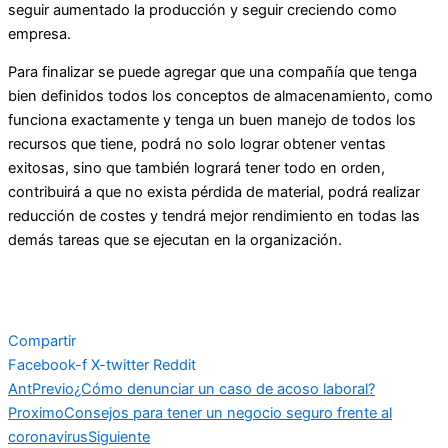
seguir aumentado la producción y seguir creciendo como
empresa.
Para finalizar se puede agregar que una compañía que tenga
bien definidos todos los conceptos de almacenamiento, como
funciona exactamente y tenga un buen manejo de todos los
recursos que tiene, podrá no solo lograr obtener ventas
exitosas, sino que también logrará tener todo en orden,
contribuirá a que no exista pérdida de material, podrá realizar
reducción de costes y tendrá mejor rendimiento en todas las
demás tareas que se ejecutan en la organización.
Compartir
Facebook-f
X-twitter
Reddit
Ant
Previo
¿Cómo denunciar un caso de acoso laboral?
Proximo
Consejos para tener un negocio seguro frente al
coronavirus
Siguiente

- _The task_: For the listing above, say how many lines hold the string "como". Give only that number.

- _Result of this exercise_: 2